--- start Excerpt to read ---

# Youtube crashes my computer



## Theblackoutow

Yeah... Title sums it up.


----------



## Jackster22

Up grade Flash,Java and your browsor to the newsest virsion.

Also clear out your catch and anything to do with the browsor.

Hopw it helps


----------



## fastdude

Jackster22 said:


> Up grade Flash,Java and your browsor to the newsest virsion.
> 
> Also clear out your catch and anything to do with the browsor.
> 
> Hopw it helps



Especially Flash. You need at least flash 8 for youtube:good:


----------



## Theblackoutow

Clear cache, and updated flash and java, did nothing.


----------



## fastdude

Theblackoutow said:


> Clear cache, and updated flash and java, did nothing.


 Ah. Maybe your browser doesn't like the URL? Have you tried going directly to a video, rather than the main site?


----------



## Theblackoutow

No, but I'm not looking for a work around either way.


----------



## ScottALot

Try a different browser, run CCleaner, try watching in lower quality...


----------



## Theblackoutow

Tried different browsers, ran ccleaner, and tried watching in lower quality, that didn't work either! Help!


----------



## Theblackoutow

Any more help?

--- end Excerpt to read ---

### Your objective
Copy the YouTube crash thread from the words "## ScottALot" through the words "work either! Help!", changing "lower quality" to "a smaller window" everywhere it appears.

--- start Dataset rows ---

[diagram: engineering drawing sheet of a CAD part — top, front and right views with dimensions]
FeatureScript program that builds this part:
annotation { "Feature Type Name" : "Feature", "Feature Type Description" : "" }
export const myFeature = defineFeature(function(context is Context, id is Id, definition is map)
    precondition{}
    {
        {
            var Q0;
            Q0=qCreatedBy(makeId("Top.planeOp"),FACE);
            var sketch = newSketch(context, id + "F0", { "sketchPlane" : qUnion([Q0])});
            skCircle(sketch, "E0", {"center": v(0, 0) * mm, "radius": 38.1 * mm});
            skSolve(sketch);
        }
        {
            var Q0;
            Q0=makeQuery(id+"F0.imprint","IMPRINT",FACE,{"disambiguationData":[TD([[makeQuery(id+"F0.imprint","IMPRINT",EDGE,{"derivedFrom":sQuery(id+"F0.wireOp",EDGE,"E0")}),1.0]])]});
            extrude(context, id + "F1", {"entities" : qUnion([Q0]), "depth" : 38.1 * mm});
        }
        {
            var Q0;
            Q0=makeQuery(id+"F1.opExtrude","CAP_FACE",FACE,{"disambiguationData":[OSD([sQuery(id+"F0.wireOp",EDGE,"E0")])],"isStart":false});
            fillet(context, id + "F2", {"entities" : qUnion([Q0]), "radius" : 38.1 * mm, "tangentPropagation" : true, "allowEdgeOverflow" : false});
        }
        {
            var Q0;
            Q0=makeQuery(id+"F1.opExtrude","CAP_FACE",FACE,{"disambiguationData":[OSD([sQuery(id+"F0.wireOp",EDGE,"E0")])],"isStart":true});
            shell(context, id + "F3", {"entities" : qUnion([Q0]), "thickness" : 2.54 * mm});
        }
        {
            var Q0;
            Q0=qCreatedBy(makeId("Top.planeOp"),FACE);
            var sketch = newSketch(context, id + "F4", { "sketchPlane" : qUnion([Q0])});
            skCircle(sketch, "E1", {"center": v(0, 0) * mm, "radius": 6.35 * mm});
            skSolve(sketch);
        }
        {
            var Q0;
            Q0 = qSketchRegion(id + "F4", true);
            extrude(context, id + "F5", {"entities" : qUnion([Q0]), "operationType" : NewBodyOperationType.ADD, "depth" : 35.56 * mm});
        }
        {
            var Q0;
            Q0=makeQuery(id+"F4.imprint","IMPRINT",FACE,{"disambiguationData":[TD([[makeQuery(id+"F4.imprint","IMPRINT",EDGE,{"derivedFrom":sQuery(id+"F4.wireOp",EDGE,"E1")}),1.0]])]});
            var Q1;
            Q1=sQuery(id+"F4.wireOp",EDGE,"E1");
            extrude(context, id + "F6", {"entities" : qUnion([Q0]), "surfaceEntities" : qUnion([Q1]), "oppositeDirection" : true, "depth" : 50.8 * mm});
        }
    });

--- end Dataset rows ---

### Solution to the exercise
## ScottALot

Try a different browser, run CCleaner, try watching in a smaller window...


----------



## Theblackoutow

Tried different browsers, ran ccleaner, and tried watching in a smaller window, that didn't work either! Help!